Vos tâches:
1) Répondez aux questions suivantes à partir du texte à analyser.
(a) Quelles conséquences le manque d'accès à l'éducation peut-il entraîner pour les femmes ?
(b) Dans quelle réserve ont été mises en place les initiatives prises en exemple ?
(c) D'après Abdou Diouf, que subissent les femmes lorsqu'on parle de changement climatique ?
2) Recopiez, s'il vous plaît, le passage du texte à analyser qui va de « Soutenir les femmes » jusqu'à « dans la réserve. ».

Texte à analyser:
Il ajoute à cela l’accès à l’éducation des femmes qui reste un enjeu majeur. Sans accès à l’éducation, les filles ont moins de chances d’acquérir les compétences nécessaires pour accéder à des emplois qualifiés, ce qui limite leurs opportunités économiques. Cela peut entraîner des niveaux de rémunération plus bas, un accès restreint aux opportunités d’emploi et une dépendance économique. Tout ceci ne fait que renforcer les inégalités de genre et à long terme, freine le développement. 

Favoriser une croissance économique inclusive

Comme Abdou le souligne, les femmes sont une partie importante de la population qu’il n’est pas possible d’ignorer. Le faire, c’est favoriser leur exclusion et augmenter le risque de pauvreté dans des contextes où elles sont déjà en situation de vulnérabilité. Il prend l’exemple des initiatives mises en place au sein de la réserve du Boundou qui ont porté leurs fruits et ont permis aux femmes de créer et développer des activités génératrices de revenus ou des groupements d’intérêts économiques, de prendre part aux réunions et prises de décisions, et pour certaines, d’occuper des fonctions au sein de structures étatiques et communautaires. Son expérience montre que ces résultats renforcent non seulement l’ancrage des activités de développement local, mais aussi celui de l’éco-citoyenneté et de la préservation de l’environnement dans un contexte où le changement climatique est une réalité. 

« Si on parle de changement climatique, il y a toujours des conflits et les femmes subissent ces conflits. Et c’est dans ce cadre-là qu’il faudrait vraiment les accompagner et les appuyer, surtout sur la base d’activités générées par les ressources de la zone. »

Abdou Diouf

Soutenir les femmes dans le renforcement de leurs compétences, financer leurs projets et leur offrir une place dans la société, c’est garantir un progrès durable. Les femmes ont la volonté de participer activement à leur autonomisation et à leur émancipation. Abdou soutient que cela se reflète dans leur engagement au sein des programmes de développement économique, notamment ceux mis en place dans la réserve.

Données d'entrée:
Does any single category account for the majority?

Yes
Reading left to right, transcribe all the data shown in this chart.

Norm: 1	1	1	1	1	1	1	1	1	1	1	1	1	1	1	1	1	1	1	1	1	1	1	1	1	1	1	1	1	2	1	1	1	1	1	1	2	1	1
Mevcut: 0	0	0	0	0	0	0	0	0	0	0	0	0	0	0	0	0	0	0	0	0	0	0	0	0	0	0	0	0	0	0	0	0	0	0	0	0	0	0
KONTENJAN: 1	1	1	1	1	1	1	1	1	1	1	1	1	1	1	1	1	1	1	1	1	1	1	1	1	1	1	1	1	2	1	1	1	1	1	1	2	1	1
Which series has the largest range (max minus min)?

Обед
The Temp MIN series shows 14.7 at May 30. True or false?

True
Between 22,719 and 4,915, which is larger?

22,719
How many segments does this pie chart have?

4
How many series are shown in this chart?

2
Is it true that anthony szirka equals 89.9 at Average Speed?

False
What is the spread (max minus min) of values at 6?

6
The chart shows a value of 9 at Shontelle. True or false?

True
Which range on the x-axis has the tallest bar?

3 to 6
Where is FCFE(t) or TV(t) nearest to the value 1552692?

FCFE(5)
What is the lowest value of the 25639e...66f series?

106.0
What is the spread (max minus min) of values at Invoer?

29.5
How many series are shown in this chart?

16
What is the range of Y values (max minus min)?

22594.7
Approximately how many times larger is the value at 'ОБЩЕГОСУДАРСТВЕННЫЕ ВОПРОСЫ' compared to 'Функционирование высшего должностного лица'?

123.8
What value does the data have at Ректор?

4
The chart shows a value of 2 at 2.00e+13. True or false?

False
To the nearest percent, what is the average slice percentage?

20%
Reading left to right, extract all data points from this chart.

Jeu de réponses:
1)
(a) Des niveaux de rémunération plus bas, un accès restreint aux opportunités d'emploi et une dépendance économique.
(b) La réserve du Boundou.
(c) Les conflits.

2)
Soutenir les femmes dans le renforcement de leurs compétences, financer leurs projets et leur offrir une place dans la société, c’est garantir un progrès durable. Les femmes ont la volonté de participer activement à leur autonomisation et à leur émancipation. Abdou soutient que cela se reflète dans leur engagement au sein des programmes de développement économique, notamment ceux mis en place dans la réserve.